→ INSTRUCTIONS FOR THE TASK
Copy out each line of the data that holds the word "Certification".

** EXTRACTED RECORDS follows **

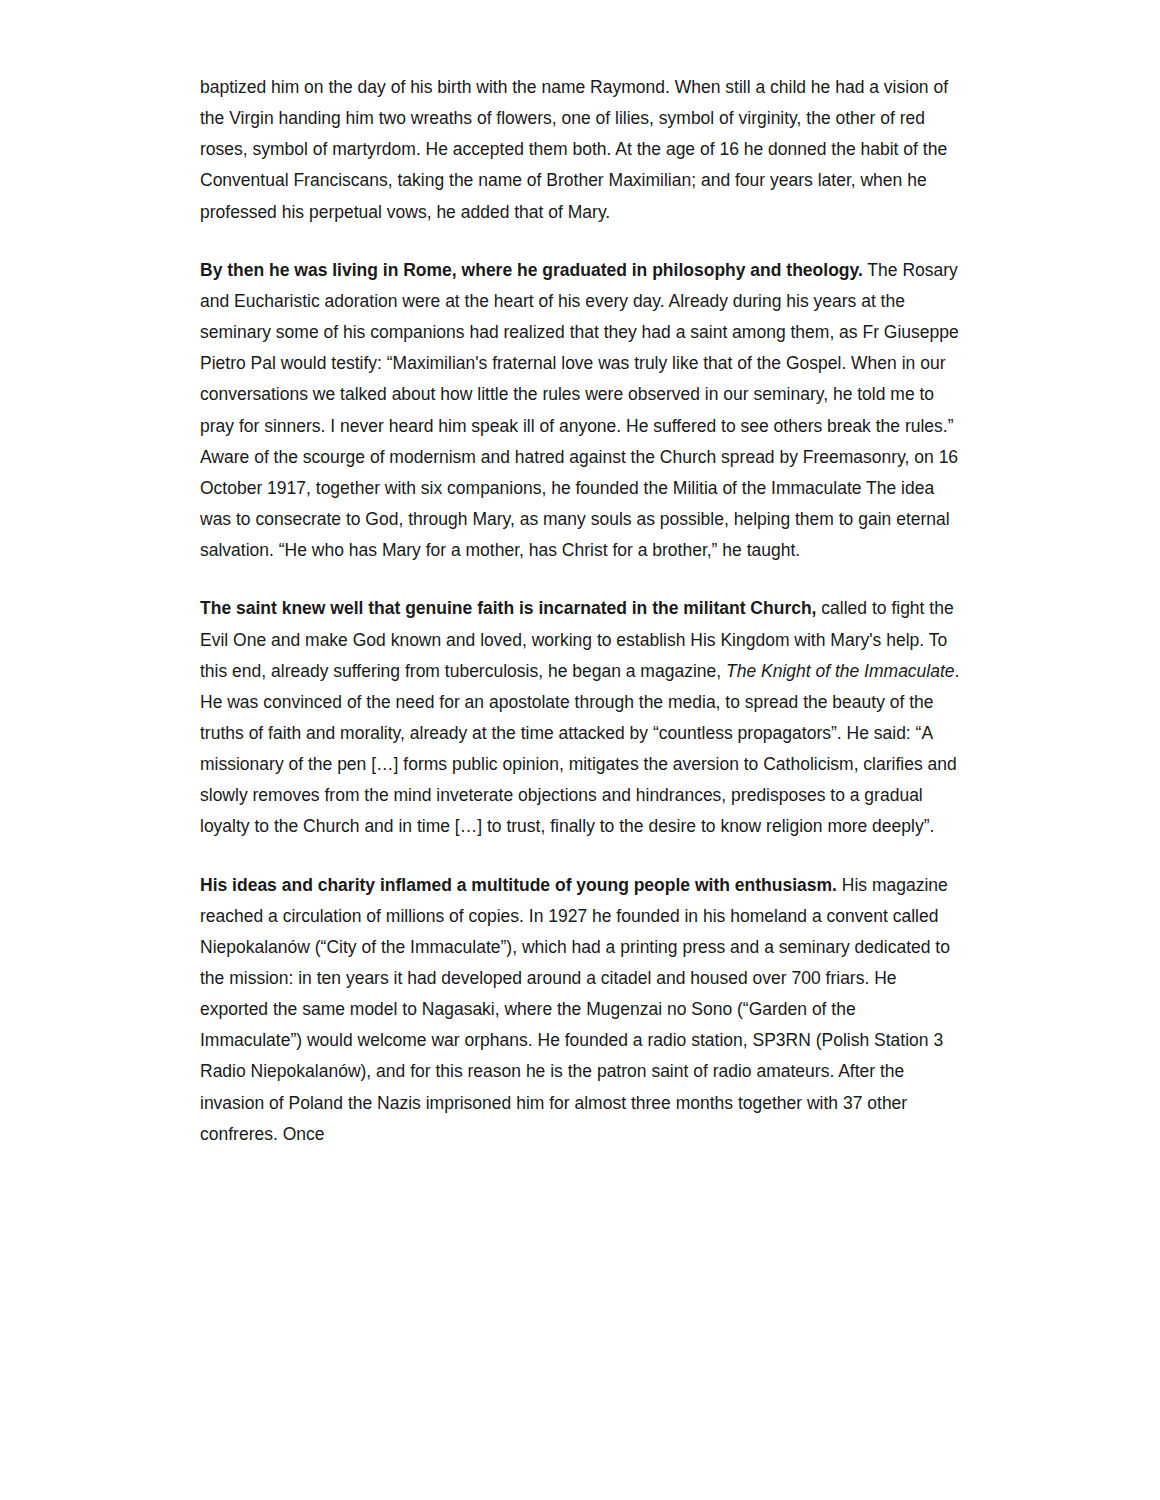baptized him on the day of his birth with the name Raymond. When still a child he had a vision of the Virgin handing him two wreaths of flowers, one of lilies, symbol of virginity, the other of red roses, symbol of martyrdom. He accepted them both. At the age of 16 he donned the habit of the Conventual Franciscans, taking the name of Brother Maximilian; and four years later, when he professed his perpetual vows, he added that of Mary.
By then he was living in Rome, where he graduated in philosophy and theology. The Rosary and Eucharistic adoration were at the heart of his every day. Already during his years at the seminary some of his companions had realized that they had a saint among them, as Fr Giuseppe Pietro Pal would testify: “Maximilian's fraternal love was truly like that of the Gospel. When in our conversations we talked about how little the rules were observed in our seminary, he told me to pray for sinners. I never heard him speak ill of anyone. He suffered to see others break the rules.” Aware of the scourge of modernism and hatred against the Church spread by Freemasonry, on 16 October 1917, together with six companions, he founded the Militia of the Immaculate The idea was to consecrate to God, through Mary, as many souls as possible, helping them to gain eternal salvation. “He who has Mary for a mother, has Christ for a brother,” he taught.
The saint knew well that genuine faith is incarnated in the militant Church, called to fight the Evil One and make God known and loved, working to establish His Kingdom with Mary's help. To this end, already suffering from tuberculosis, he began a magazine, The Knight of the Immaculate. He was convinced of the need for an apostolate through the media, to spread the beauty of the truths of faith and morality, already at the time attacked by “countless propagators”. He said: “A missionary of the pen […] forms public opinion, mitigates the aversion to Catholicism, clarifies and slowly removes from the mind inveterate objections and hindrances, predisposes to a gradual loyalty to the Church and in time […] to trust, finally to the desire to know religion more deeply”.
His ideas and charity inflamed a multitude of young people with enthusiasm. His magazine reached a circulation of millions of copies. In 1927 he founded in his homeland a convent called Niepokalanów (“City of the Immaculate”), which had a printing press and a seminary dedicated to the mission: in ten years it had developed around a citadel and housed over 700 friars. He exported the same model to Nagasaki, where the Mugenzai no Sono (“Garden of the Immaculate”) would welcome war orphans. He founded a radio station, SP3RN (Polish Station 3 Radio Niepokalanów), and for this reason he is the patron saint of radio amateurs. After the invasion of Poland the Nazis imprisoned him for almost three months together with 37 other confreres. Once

** End of EXTRACTED RECORDS **
** EXTRACTED RECORDS follows **

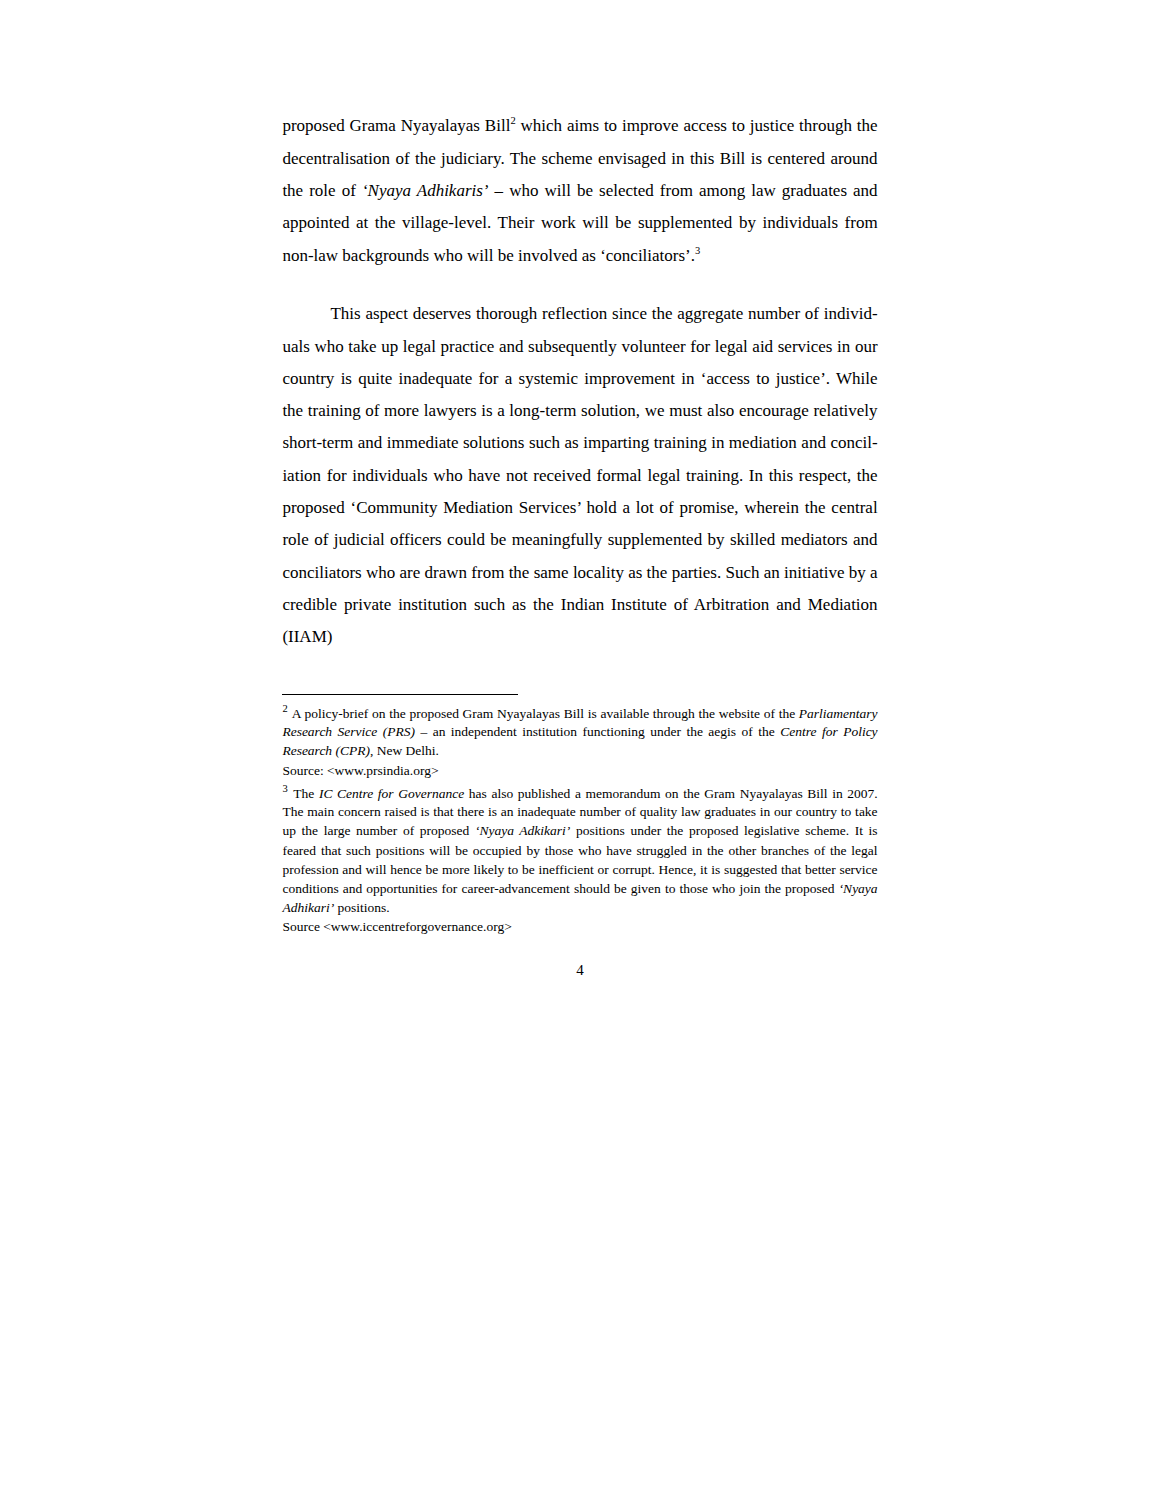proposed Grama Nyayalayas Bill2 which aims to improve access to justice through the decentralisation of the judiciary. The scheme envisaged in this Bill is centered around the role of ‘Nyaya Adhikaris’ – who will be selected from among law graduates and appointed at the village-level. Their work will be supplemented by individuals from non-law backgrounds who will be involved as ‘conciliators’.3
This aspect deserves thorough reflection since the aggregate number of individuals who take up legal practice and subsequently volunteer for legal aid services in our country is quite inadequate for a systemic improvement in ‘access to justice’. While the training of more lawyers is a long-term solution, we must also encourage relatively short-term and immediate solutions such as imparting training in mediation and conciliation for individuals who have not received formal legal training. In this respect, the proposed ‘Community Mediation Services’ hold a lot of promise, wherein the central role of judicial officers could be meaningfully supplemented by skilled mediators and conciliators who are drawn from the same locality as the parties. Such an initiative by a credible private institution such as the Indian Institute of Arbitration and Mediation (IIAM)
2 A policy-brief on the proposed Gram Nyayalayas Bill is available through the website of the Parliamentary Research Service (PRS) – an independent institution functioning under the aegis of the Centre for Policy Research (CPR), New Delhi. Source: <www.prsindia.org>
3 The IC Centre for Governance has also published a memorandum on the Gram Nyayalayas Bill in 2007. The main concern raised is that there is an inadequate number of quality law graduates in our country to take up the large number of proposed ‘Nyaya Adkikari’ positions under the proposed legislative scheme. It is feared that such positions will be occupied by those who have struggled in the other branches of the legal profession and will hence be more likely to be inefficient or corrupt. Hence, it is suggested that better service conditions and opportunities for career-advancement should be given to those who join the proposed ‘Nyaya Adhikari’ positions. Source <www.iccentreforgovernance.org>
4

** End of EXTRACTED RECORDS **
** EXTRACTED RECORDS follows **

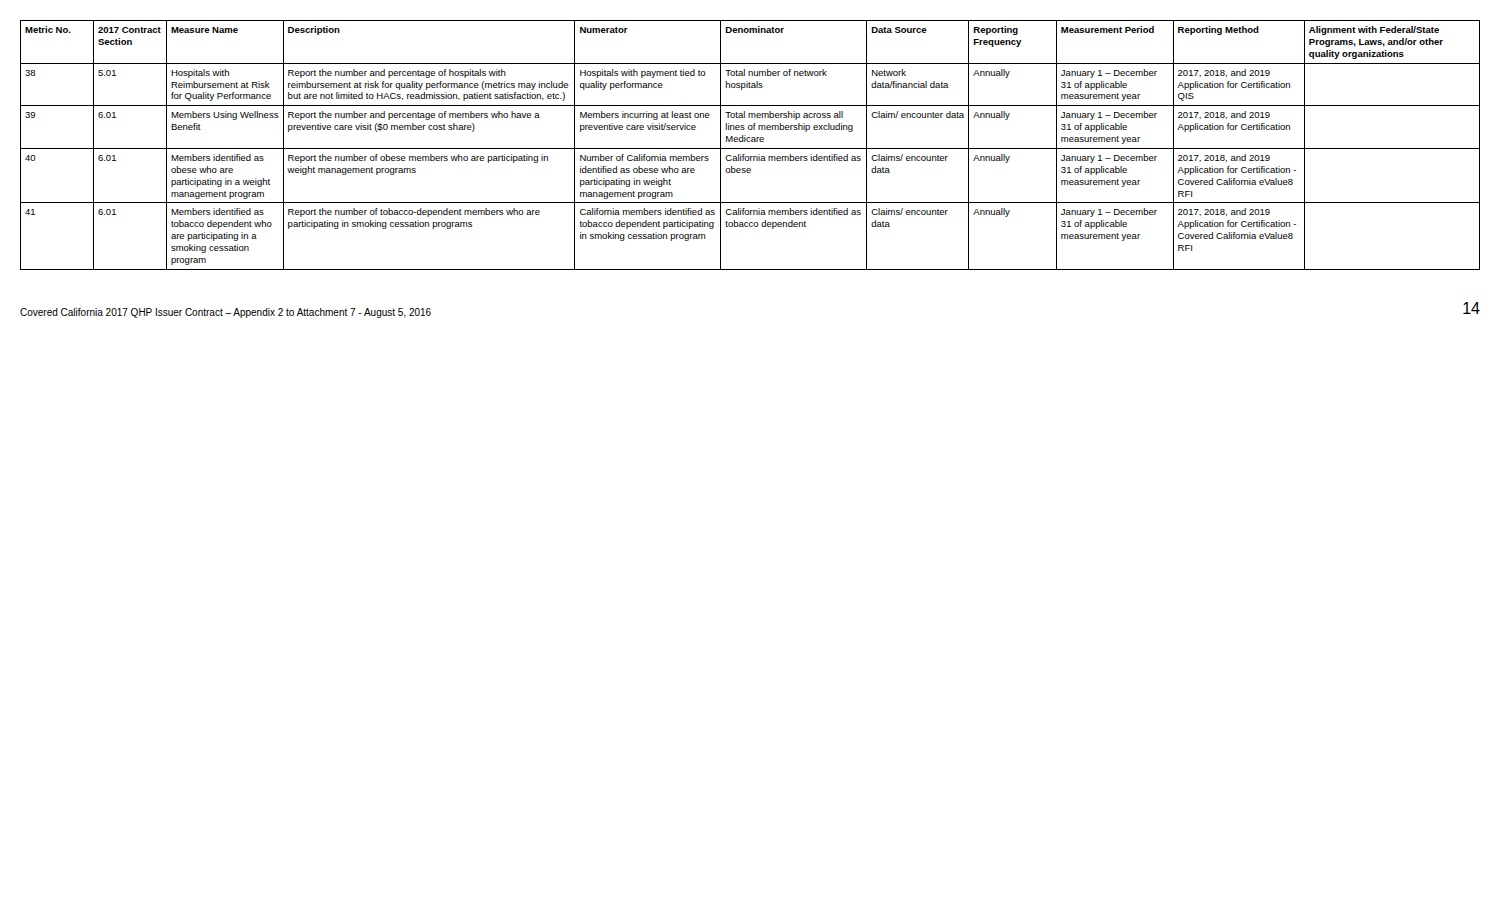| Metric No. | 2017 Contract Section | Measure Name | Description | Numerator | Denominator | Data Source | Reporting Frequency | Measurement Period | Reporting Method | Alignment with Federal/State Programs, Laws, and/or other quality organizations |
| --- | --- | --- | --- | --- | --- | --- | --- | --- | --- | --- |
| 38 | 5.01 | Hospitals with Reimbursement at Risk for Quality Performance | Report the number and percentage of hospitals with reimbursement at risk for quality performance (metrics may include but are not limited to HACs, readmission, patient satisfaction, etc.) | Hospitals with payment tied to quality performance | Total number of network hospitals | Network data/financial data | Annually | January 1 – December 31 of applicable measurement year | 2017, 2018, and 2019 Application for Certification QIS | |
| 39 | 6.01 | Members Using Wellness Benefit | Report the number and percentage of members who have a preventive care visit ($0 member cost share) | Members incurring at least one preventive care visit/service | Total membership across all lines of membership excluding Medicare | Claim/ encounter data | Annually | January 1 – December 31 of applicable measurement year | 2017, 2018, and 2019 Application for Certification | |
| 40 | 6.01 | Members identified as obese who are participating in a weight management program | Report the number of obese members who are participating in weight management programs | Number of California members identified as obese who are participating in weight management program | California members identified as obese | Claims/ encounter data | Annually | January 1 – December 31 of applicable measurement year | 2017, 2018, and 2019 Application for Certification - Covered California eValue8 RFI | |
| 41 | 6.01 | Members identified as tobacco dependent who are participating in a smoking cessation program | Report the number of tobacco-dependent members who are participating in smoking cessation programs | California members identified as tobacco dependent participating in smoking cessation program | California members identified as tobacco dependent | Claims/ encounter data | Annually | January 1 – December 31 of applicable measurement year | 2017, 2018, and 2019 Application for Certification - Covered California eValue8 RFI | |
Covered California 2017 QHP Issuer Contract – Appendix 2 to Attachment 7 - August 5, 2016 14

** End of EXTRACTED RECORDS **

→ SOLUTION FOR THIS EXERCISE
| 38 | 5.01 | Hospitals with Reimbursement at Risk for Quality Performance | Report the number and percentage of hospitals with reimbursement at risk for quality performance (metrics may include but are not limited to HACs, readmission, patient satisfaction, etc.) | Hospitals with payment tied to quality performance | Total number of network hospitals | Network data/financial data | Annually | January 1 – December 31 of applicable measurement year | 2017, 2018, and 2019 Application for Certification QIS | |
| 39 | 6.01 | Members Using Wellness Benefit | Report the number and percentage of members who have a preventive care visit ($0 member cost share) | Members incurring at least one preventive care visit/service | Total membership across all lines of membership excluding Medicare | Claim/ encounter data | Annually | January 1 – December 31 of applicable measurement year | 2017, 2018, and 2019 Application for Certification | |
| 40 | 6.01 | Members identified as obese who are participating in a weight management program | Report the number of obese members who are participating in weight management programs | Number of California members identified as obese who are participating in weight management program | California members identified as obese | Claims/ encounter data | Annually | January 1 – December 31 of applicable measurement year | 2017, 2018, and 2019 Application for Certification - Covered California eValue8 RFI | |
| 41 | 6.01 | Members identified as tobacco dependent who are participating in a smoking cessation program | Report the number of tobacco-dependent members who are participating in smoking cessation programs | California members identified as tobacco dependent participating in smoking cessation program | California members identified as tobacco dependent | Claims/ encounter data | Annually | January 1 – December 31 of applicable measurement year | 2017, 2018, and 2019 Application for Certification - Covered California eValue8 RFI | |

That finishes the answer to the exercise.